After analyzing in detail the scope of the measure announced on Monday in the Olivos estate, the Elypsis report maintains that it is difficult in this context to take measures that do not leave out sectors in need or that include those who are not affected by the crisis.

In this sense, three criteria are glimpsed in this specific measure: serving a segment where poverty is estimated to exceed 65%, where the lowest property tenure rates are found, and which has no resources or possibility to implement other work modalities.

“Social stability”, a priority for the Government

The Economy Minister, Martín Guzmán, participated on Monday in a teleconference with his G20 peers, in which he asked deepen “global coordination efforts to preserve social stability”.

The official said there are three ways to address this need, among which he listed: providing money transfers; protect employment through work subsidies in sectors that are critically affected by the crisis; provide the extension of unemployment insurance.

“We will be able to face this crisis if we act decisively together,” Guzmán told the G20 finance ministers and central bank presidents who met via videoconference to analyze and seek coordinated solutions to respond to covid-19.

During the meeting, ministers shared their experience in response to the pandemic and agreed to develop an action plan with concrete economic measures to face the economic consequences of COVID-19 jointly.

The G20 is committed to decisively monitoring and taking action to slow the evolution of COVID-19, especially its impact on markets and the global economy.

At the meeting, Minister Guzmán argued that “the global market economy was not prepared to deal with the consequences of COVID-19”, at the same time that he asked to deepen “global coordination and cooperation efforts to preserve the social stability” of the countries. .

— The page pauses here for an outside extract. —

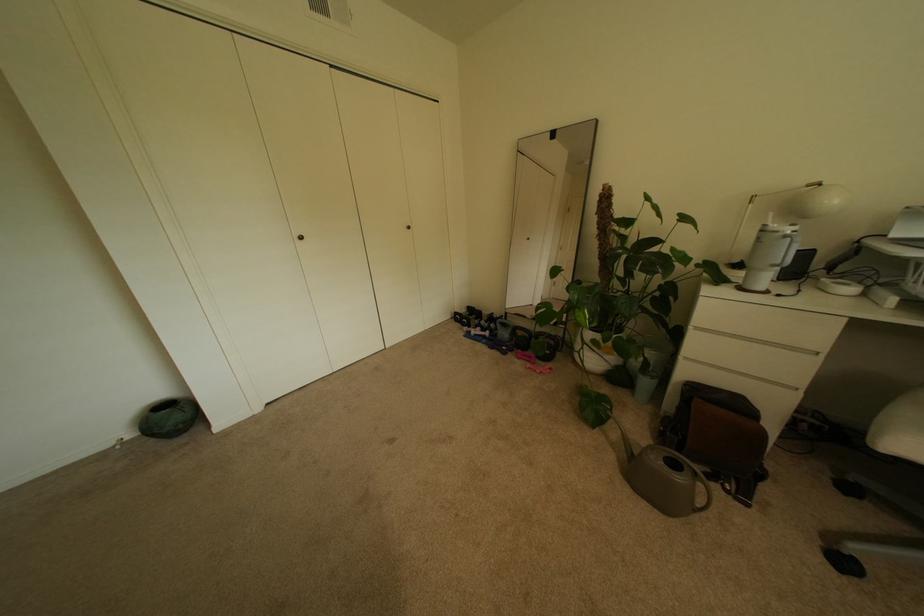
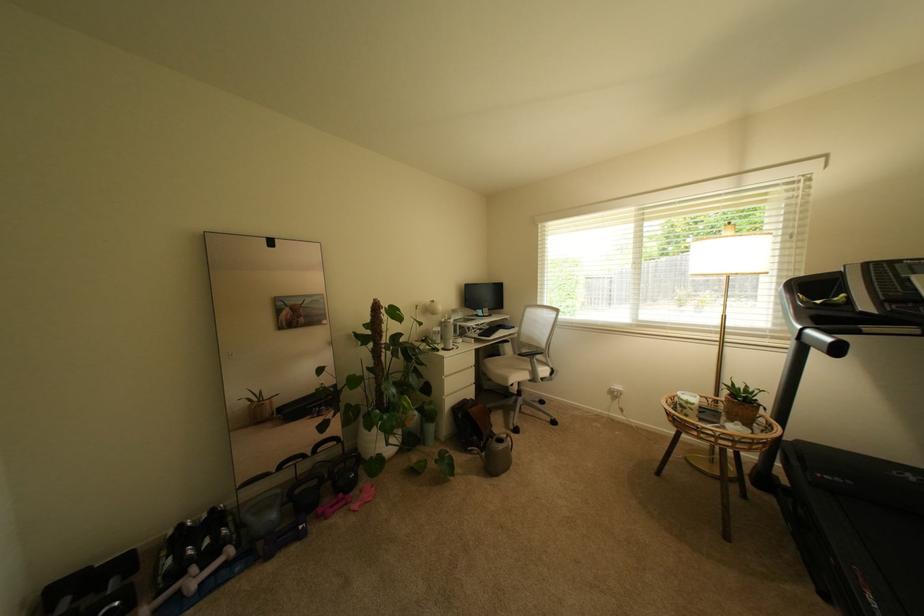
The point at (502, 315) is marked in the first image. Where is the corresponding point in the second image?

(188, 527)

“On the economic front, what we face today is much more complex than a demand problem. We cannot and should not face this shock only with standard stimulus measures. The reason why people cannot go to work is that we need to reduce circulation to prevent the spread of the virus, “said Guzmán.

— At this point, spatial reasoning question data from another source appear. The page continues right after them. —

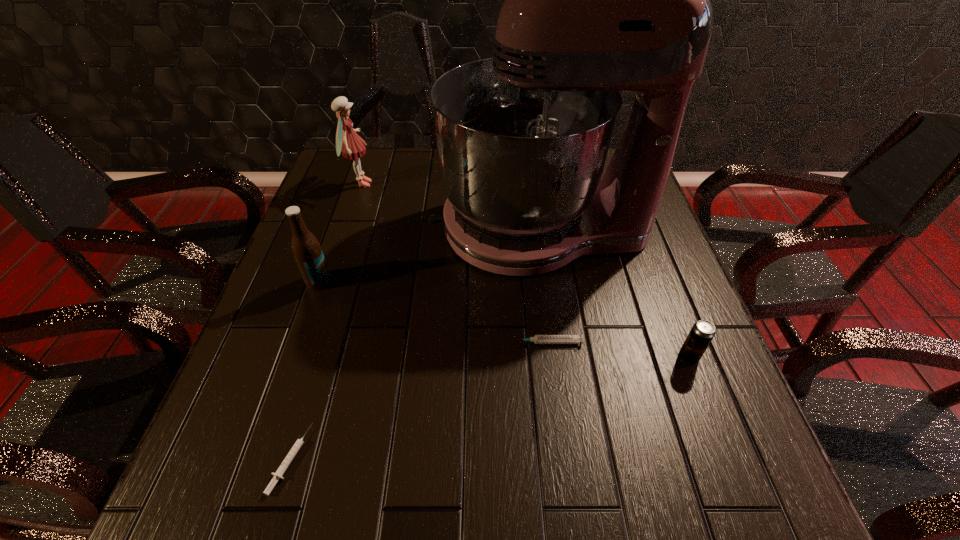
Where is `free space located 0.250m on the front-facing side of the mixer`? free space located 0.250m on the front-facing side of the mixer is located at coordinates (334, 228).

Find the location of a particular element. free space located on the front-facing side of the second tallest object is located at coordinates (445, 184).

You are a GUI agent. You are given a task and a screenshot of the screen. Output one action in this format:
    pyautogui.click(x=<x>, y=<y>)
    Task: Click on the vacant region located on the right of the beer bottle
    
    Given the screenshot: What is the action you would take?
    pyautogui.click(x=487, y=281)

This screenshot has width=960, height=540. I want to click on free space located on the front of the third shortest object, so click(715, 423).

You are a GUI agent. You are given a task and a screenshot of the screen. Output one action in this format:
    pyautogui.click(x=<x>, y=<y>)
    Task: Click on the free location located at the needle end of the taller syringe
    
    Given the screenshot: What is the action you would take?
    [476, 343]

Where is `vacant region located at the needle end of the taller syringe`? The height and width of the screenshot is (540, 960). vacant region located at the needle end of the taller syringe is located at coordinates (369, 343).

Identify the location of vacant space located at the needle end of the taller syringe. (378, 343).

Find the location of a particular element. Image resolution: width=960 pixels, height=540 pixels. vacant region located on the right of the nearest object is located at coordinates (347, 459).

Locate an element on the screen. mixer situated at the far edge is located at coordinates point(598,0).

This screenshot has height=540, width=960. I want to click on doll positioned at the far edge, so click(x=348, y=142).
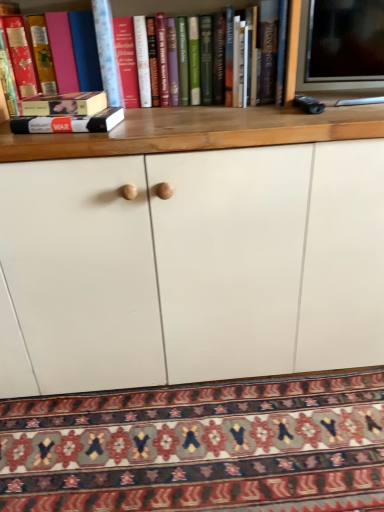
Locate an element on the screen. This screenshot has width=384, height=512. vacant area located to the right-hand side of hardcover book at left, marked as the first book in a bottom-to-top arrangement is located at coordinates (163, 123).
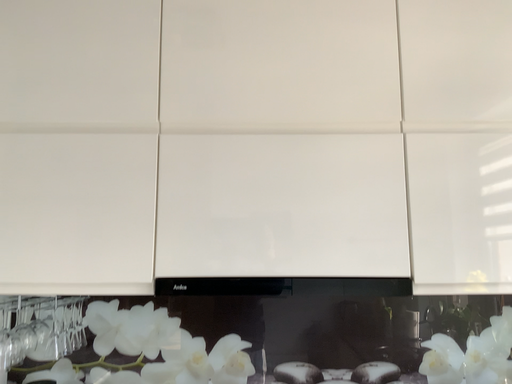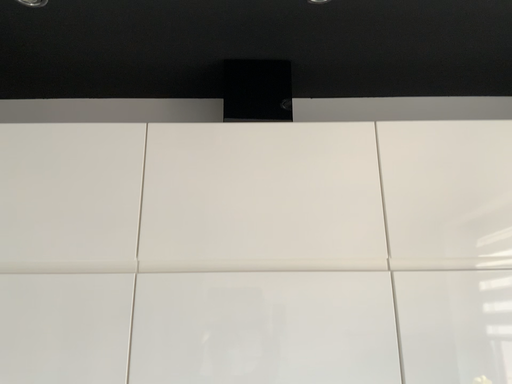
Question: Which way did the camera rotate in the video?

Choices:
 (A) rotated downward
 (B) rotated upward

Answer: (B)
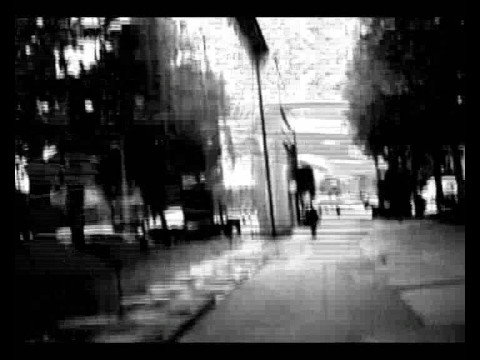
At what (x,y) coordinates should I click in order to perform the action: click on benches. Please return your answer as a coordinate pair (x, y). Looking at the image, I should click on (196, 228).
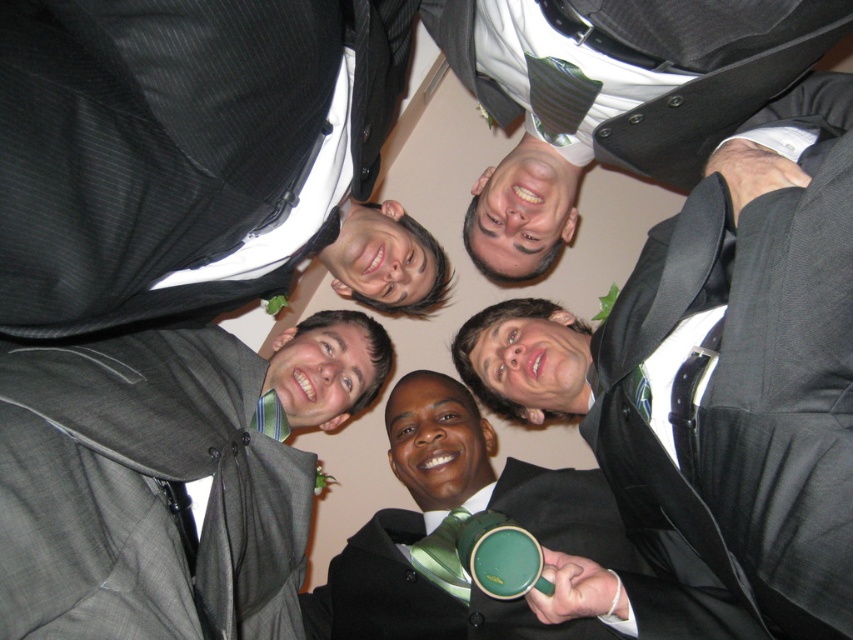
Who is more forward, [799,100] or [596,499]?

Point [799,100] is in front.

In the scene shown: Who is more distant from viewer, (605, 92) or (555, 524)?

Positioned behind is point (555, 524).

Does point (834, 116) lie in front of point (590, 538)?

Yes, it is.

The image size is (853, 640). I want to click on matte black suit at upper center, so click(x=633, y=102).

Describe the element at coordinates (166, 480) in the screenshot. This screenshot has width=853, height=640. I see `matte gray suit at upper left` at that location.

Who is positioned more to the right, matte gray suit at upper left or green striped tie at center?

From the viewer's perspective, green striped tie at center appears more on the right side.

Which is behind, point (189, 618) or point (445, 573)?

Point (445, 573)

You are a GUI agent. You are given a task and a screenshot of the screen. Output one action in this format:
    pyautogui.click(x=<x>, y=<y>)
    Task: Click on the matte gray suit at upper left
    
    Given the screenshot: What is the action you would take?
    pyautogui.click(x=166, y=480)

Does shiny black suit at center have a smaller size compared to matte black suit at upper center?

No.

Is shiny black suit at center wider than matte black suit at upper center?

Incorrect, shiny black suit at center's width does not surpass matte black suit at upper center's.

Is point (675, 572) behind point (838, 86)?

Yes, it is behind point (838, 86).

Locate an element on the screen. The height and width of the screenshot is (640, 853). shiny black suit at center is located at coordinates (711, 403).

The minister maintained that “Argentina is ready to help the world navigate through these difficult times. We will be able to face this crisis if we act decisively together.”

Furthermore, he postulated that the global response should be based on five principles:

– The first principle is that health is the number one priority. Health is a global public good. To safeguard public health, we must reduce the movement of people and goods. This, of course, reduces economic activity. Consequently, we must take measures to guarantee the supply of essential goods and services.

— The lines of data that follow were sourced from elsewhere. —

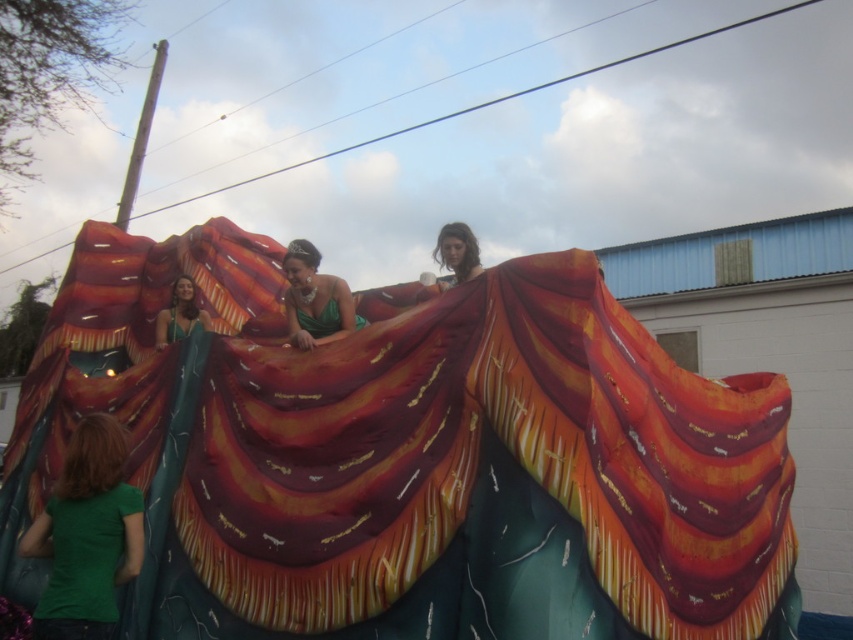
Question: Which point appears farthest from the camera in this image?

Choices:
 (A) (190, 292)
 (B) (456, 428)

Answer: (A)

Question: Can you confirm if green satin dress at center is positioned to the right of green satin dress at upper left?

Choices:
 (A) yes
 (B) no

Answer: (A)

Question: Does green matte shirt at lower left appear on the left side of green satin dress at upper left?

Choices:
 (A) no
 (B) yes

Answer: (A)

Question: Which object appears farthest from the camera in this image?

Choices:
 (A) shiny metallic blanket at center
 (B) green satin dress at center
 (C) green matte shirt at lower left
 (D) matte green fabric at upper center

Answer: (D)

Question: Can you confirm if green matte shirt at lower left is positioned below green satin dress at center?

Choices:
 (A) no
 (B) yes

Answer: (B)

Question: Among these objects, which one is farthest from the camera?

Choices:
 (A) green satin dress at center
 (B) green matte shirt at lower left
 (C) shiny metallic blanket at center

Answer: (A)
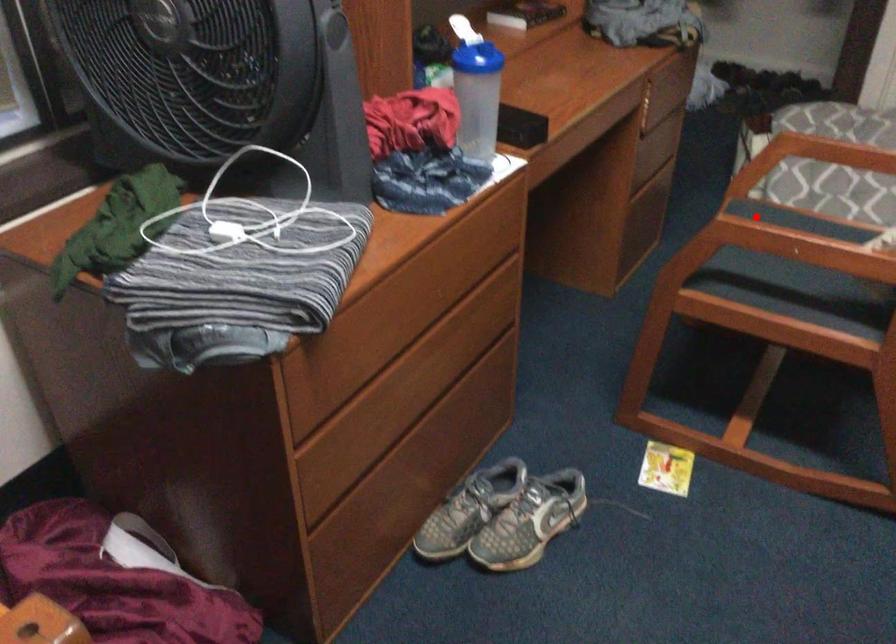
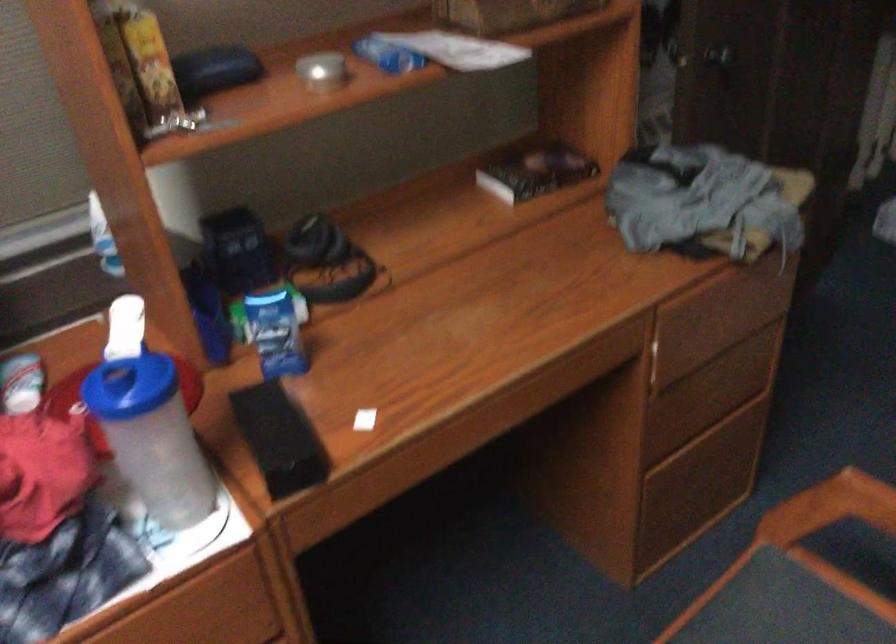
Question: I am providing you with two images of the same scene from different viewpoints. In image1, a red point is highlighted. Considering the same 3D point in image2, which of the following is correct?

Choices:
 (A) It is closer
 (B) It is farther

Answer: (A)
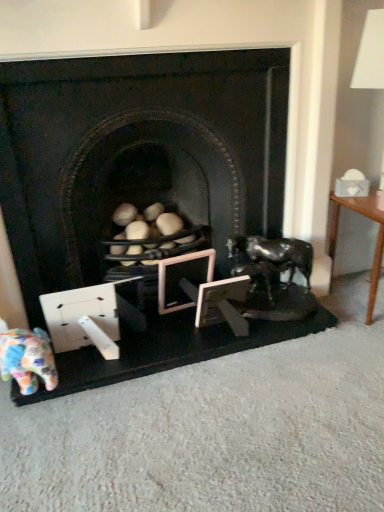
Question: From the image's perspective, is wooden picture frame at center, the 1th picture frame in the left-to-right sequence, beneath multicolored fabric elephant at lower left?

Choices:
 (A) no
 (B) yes

Answer: (A)

Question: Can you confirm if wooden picture frame at center, marked as the 2th picture frame in a right-to-left arrangement, is wider than multicolored fabric elephant at lower left?

Choices:
 (A) yes
 (B) no

Answer: (B)

Question: From a real-world perspective, is wooden picture frame at center, the 1th picture frame in the left-to-right sequence, positioned under multicolored fabric elephant at lower left based on gravity?

Choices:
 (A) no
 (B) yes

Answer: (A)

Question: Can multicolored fabric elephant at lower left be found inside wooden picture frame at center, the 1th picture frame in the left-to-right sequence?

Choices:
 (A) no
 (B) yes

Answer: (A)

Question: From a real-world perspective, is wooden picture frame at center, the 1th picture frame in the left-to-right sequence, over multicolored fabric elephant at lower left?

Choices:
 (A) yes
 (B) no

Answer: (A)

Question: From the image's perspective, is wooden picture frame at center, arranged as the first picture frame when viewed from the right, located above or below multicolored fabric elephant at lower left?

Choices:
 (A) above
 (B) below

Answer: (A)

Question: Visually, is wooden picture frame at center, acting as the 2th picture frame starting from the left, positioned to the left or to the right of multicolored fabric elephant at lower left?

Choices:
 (A) left
 (B) right

Answer: (B)

Question: Would you say wooden picture frame at center, arranged as the first picture frame when viewed from the right, is inside or outside multicolored fabric elephant at lower left?

Choices:
 (A) outside
 (B) inside

Answer: (A)

Question: From a real-world perspective, is wooden picture frame at center, acting as the 2th picture frame starting from the left, physically located above or below multicolored fabric elephant at lower left?

Choices:
 (A) below
 (B) above

Answer: (B)

Question: Is wooden picture frame at center, arranged as the first picture frame when viewed from the right, situated inside shiny black horse at right or outside?

Choices:
 (A) inside
 (B) outside

Answer: (B)

Question: Is wooden picture frame at center, acting as the 2th picture frame starting from the left, wider or thinner than shiny black horse at right?

Choices:
 (A) wide
 (B) thin

Answer: (B)

Question: From a real-world perspective, is wooden picture frame at center, arranged as the first picture frame when viewed from the right, positioned above or below shiny black horse at right?

Choices:
 (A) below
 (B) above

Answer: (A)

Question: Does point (226, 302) appear closer or farther from the camera than point (274, 245)?

Choices:
 (A) closer
 (B) farther

Answer: (A)

Question: In the image, is shiny black horse at right positioned in front of or behind matte black fireplace at center?

Choices:
 (A) behind
 (B) front

Answer: (A)

Question: Is point (278, 265) positioned closer to the camera than point (6, 73)?

Choices:
 (A) farther
 (B) closer

Answer: (A)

– The second principle is that we must protect those who are left in a vulnerable situation. Changes in the composition of demand, without policy interventions, lead to desperate situations for many.
We must act decisively to avoid a social collapse.

The third principle is that the policies must preserve the capital of the organizations -the own knowledge of the companies in activity-. This is different from protecting profits, or shareholders. How we handle this issue will be critical to avoid deepening inequalities that have done so much damage to the world.

– The fourth principle is that research to deal with the COVID-19 crisis must be a global public good. Research is essential and the medical and scientific knowledge that is generated by research must be made globally available at affordable prices.

– The fifth principle is that we need to use the complete economic policy toolkit to provide global liquidity. For example: there should be extensions of bilateral swaps (bilateral currency exchanges) with the most advanced economies, as well as increases in the Special Drawing Rights of the International Monetary Fund. This is a global emergency that requires strong and courageous global policies.